Chemogenetic activation of GPe arkypallidal neurons reduces overall seeking-behaviors during valuation extinction testing. To determine if activation of GPe arky neurons could inhibit or reverse RI habitual reward-seeking, we selectively expressed the Gq-coupled designer receptors exclusively activated by designer drugs (DREADD) in arky neurons by first injecting a retrograde virus expressing Cre recombinase into the DLS (pENN.AAV.hSyn.HI.eGFP-Cre.WPRE.SV40). Next, we injected a Cre-dependent hM3Dq DREADDs virus into the GPe [pAAV5-hSyn-DIO-HM3D(Gq)-mCherry; Fig. 7a] and trained mice on an RI schedule (Fig. 7b). We confirmed DREADD expression in arky neurons via the overlapping of the mCherry with the FOXP2 cellular marker (Fig. 7c). During magazine training, mice showed reduced latency to the magazine from the first day to the last and increased nose poke rates across training sessions (Two-way RM ANOVA, p < 0.05; Fig. 7d). To test the effect of arky activation on habitual behavior, C21 (1 mg/kg i.p.) was administered 30 minutes before the extinction test for the valued and devalued states. As arky neurons have been shown to inhibit both dopamine 1 receptor (D1R) and dopamine 2 receptor (D2R)-expressing neurons in the dorsal striatum17,19−21, we sought to determine whether any behavioral changes primarily occurred via D1R- or D2R- dependent mechanisms by testing combined C21 + Raclopride (D2R antagonist; 0.1 mg/kg) and C21 + SKF38393 (D1R agonist; 1.0 mg/kg) injection groups (Fig. 7b). In the devaluation test, we observed no significant differences between the valued and devalued states for saline, C21, C21 + raclopride, nor C21 + SKF (Wilcoxon test, p > 0.05) injection groups (Fig. 7e).
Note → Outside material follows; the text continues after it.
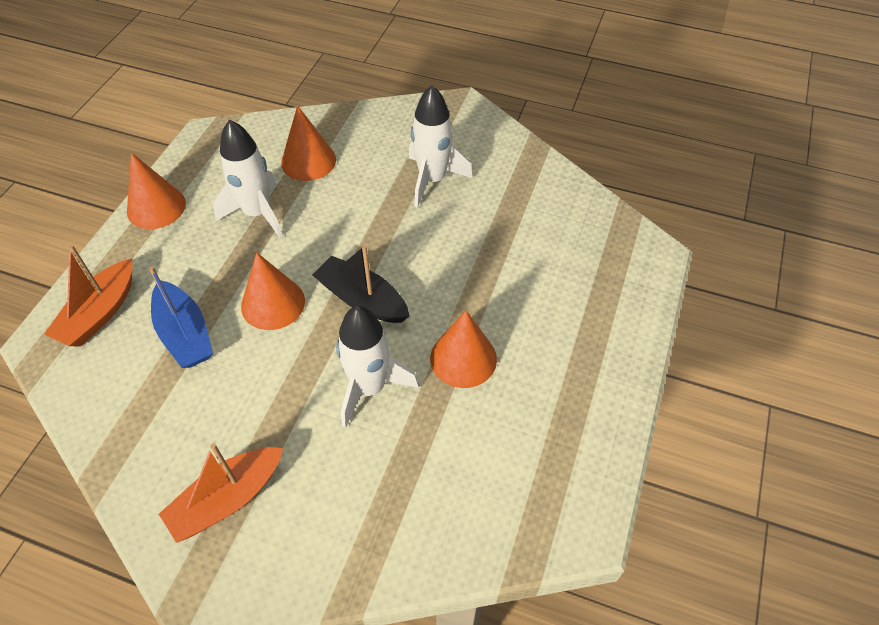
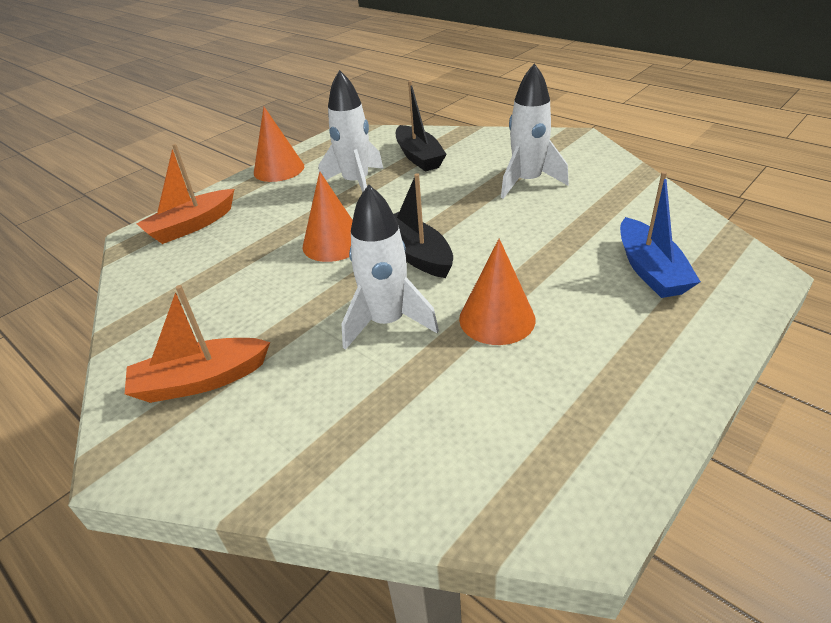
camera: 25 degrees right, 15 degrees down
(185, 334) = (247, 251): blue boat -> blue boat (650, 270)
(308, 161) = (419, 157): orange cone -> black boat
However, the C21 injection significantly reduced nose pokes and magazine entries (Dunn’s post hoc test, p < 0.05; Fig. 7f-g) compared to the saline injection. Addition of raclopride similarly reduced nose poke, magazine entries, and magazine duration (p < 0.05; Fig. 7f-h) compared to saline injections. Interestingly, only coadministration of the D1R agonist, SKF38393, prevented C21-induced reductions in seeking-behaviors (p > 0.05; Fig. 7f-h), indicating behavioral effects of arky activation may primarily be through D1R-expressing dMSN’s.